The group, which includes Cardinal Raymond Burke and Cardinal Janis Pujats, note they were moved to make this declaration because of the “extraordinary situation of a general doctrinal confusion and disorientation in the life of the Church” caused by a failure of Church leaders to teach clear doctrine.

“In our time the Church is experiencing one of the greatest spiritual epidemics, that is, an almost universal doctrinal confusion and disorientation, which is a seriously contagious danger for spiritual health and eternal salvation for many souls,” the prelates observe.

“The faithful who are suffering this spiritual hunger feel themselves abandoned and thus find themselves in a kind of existential periphery,” they write, employing one of Pope Francis’s favorite buzzwords.

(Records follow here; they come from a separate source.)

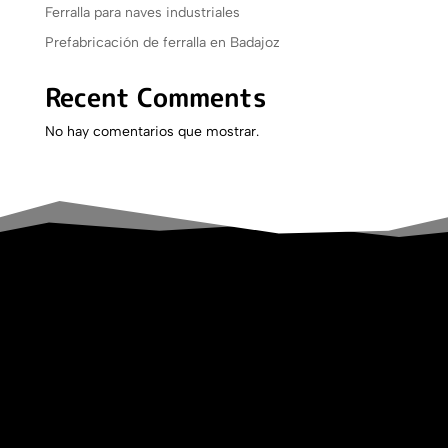
Ferralla para naves industriales
Prefabricación de ferralla en Badajoz
Recent Comments
No hay comentarios que mostrar.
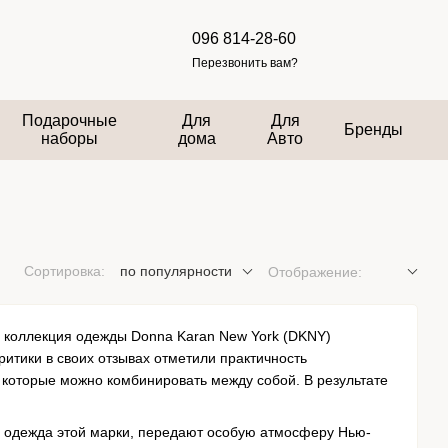
096 814-28-60
Перезвонить вам?
Подарочные
Для
Для
Бренды
наборы
дома
Авто
Сортировка:
по популярности
Отображение:
 коллекция одежды Donna Karan New York (DKNY)
ритики в своих отзывах отметили практичность
которые можно комбинировать между собой. В результате
и одежда этой марки, передают особую атмосферу Нью-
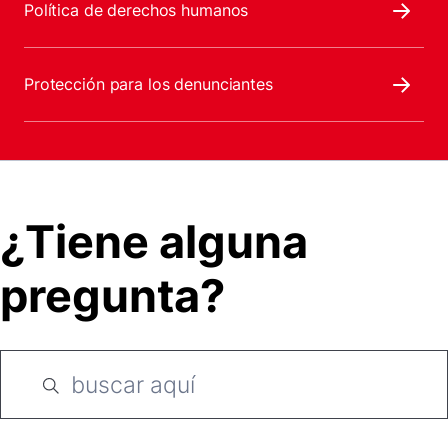
Política de derechos humanos
Protección para los denunciantes
¿Tiene alguna
pregunta?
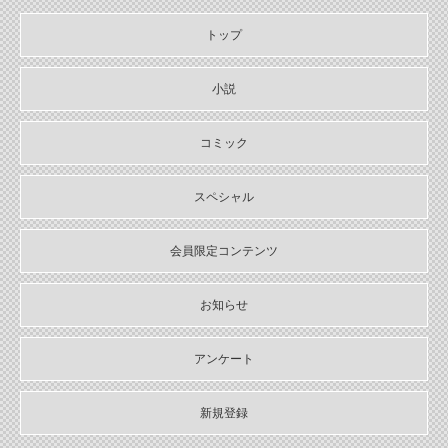
【11月６日発売】Sonyaコミックス『悪人の恋1』『みそっかす王女
の結婚事情1』特典情報
トップ
2024/10/29
【11月上旬〜12月上旬】Sonyaコミックス４周年フェア特典情報
小説
2024/10/29
【期間限定無料配信！】Sonyaコミックス【単話お試し読み合本
コミック
版】
スペシャル
2024/10/04
2024年10月刊電子書籍配信のお知らせ
会員限定コンテンツ
2024/09/04
2024年９月刊電子書籍配信のお知らせ
お知らせ
2024/08/05
2024年８月刊電子書籍配信のお知らせ
アンケート
2024/07/03
2024年７月刊電子書籍配信のお知らせ
新規登録
2024/06/05
2024年６月刊電子書籍配信のお知らせ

“We make this public Declaration in the spirit of Christian charity,” the prelates assert, adding that such a “precise declaration of the truths will be without any doubt an efficient means of a fraternal and filial aid for the Supreme Pontiff.”

Although the bishops never state explicitly that Pope Francis himself has been negligent in his duty to clearly teach Catholic doctrine, that is undeniably its intent.

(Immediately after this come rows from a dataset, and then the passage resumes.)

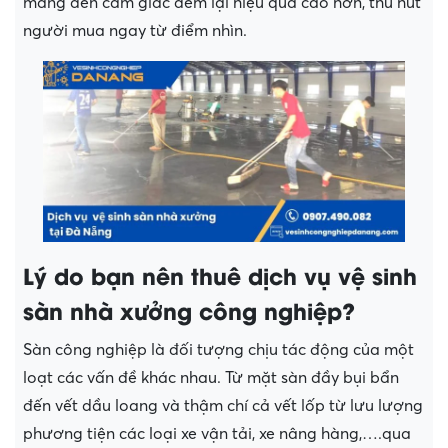
mang đến cảm giác đem lại hiệu quả cao hơn, thu hút
người mua ngay từ điểm nhìn.
Lý do bạn nên thuê dịch vụ vệ sinh
sàn nhà xưởng công nghiệp?
Sàn công nghiệp là đối tượng chịu tác động của một
loạt các vấn đề khác nhau. Từ mặt sàn đầy bụi bẩn
đến vết dầu loang và thậm chí cả vết lốp từ lưu lượng
phương tiện các loại xe vận tải, xe nâng hàng,….qua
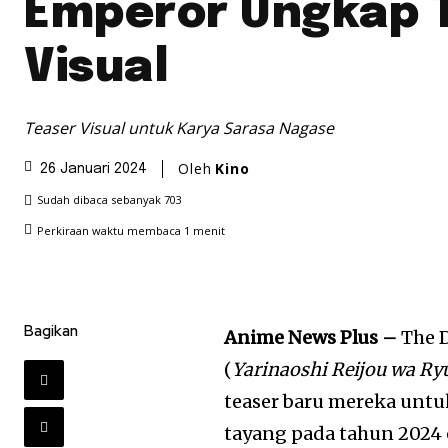
Emperor Ungkap 
Visual
Teaser Visual untuk Karya Sarasa Nagase
Oleh
Kino
26 Januari 2024
Sudah dibaca sebanyak
703
Perkiraan waktu membaca
1
menit
Bagikan
Anime News Plus –
The 
(
Yarinaoshi Reijou wa Ry
teaser baru mereka untu
tayang pada tahun 2024 ol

The eight-page text contains 40 statements of Catholic belief, grouped in four categories: the fundamentals of faith, the creed, the law of God, and the sacraments. Each of the 40 statements seems directed at points of Francis’s teachings that have been deemed ambiguous or erroneous by his critics.

To take just one example, statement number  nine reads:

The religion born of faith in Jesus Christ, the Incarnate Son of God and the only Savior of humankind, is the only religion positively willed by God. The opinion is, therefore, wrong that says that just as God positively wills the diversity of the male and female sexes and the diversity of nations, so in the same way he also wills the diversity of religions.

This text seems directed at the Abu Dhabi joint statement signed in February by Pope Francis and the Grand Imam of Al-Azhar, Ahmad Al-Tayyeb, which asserted that God wills a plurality of religions just as He wills a plurality of colors, sexes, races, and languages.

In their declaration, the bishops insist on the responsibility of every prelate, cleric, and Catholic lay person to bear witness to the truths of the faith, especially when they are neglected by those who have the duty to defend them.

“Before the eyes of the Divine Judge and in his own conscience, each bishop, priest, and lay faithful has the moral duty to give witness unambiguously to those truths that in our days are obfuscated, undermined, and denied,” they state.

Among the sources cited in the declaration, the bishops pointedly include a text from Saint Augustine — a bishop — to Pope Boniface I, in which Augustine notes that “the pastoral watch-tower is common to all of us who discharge the office of the episcopate.”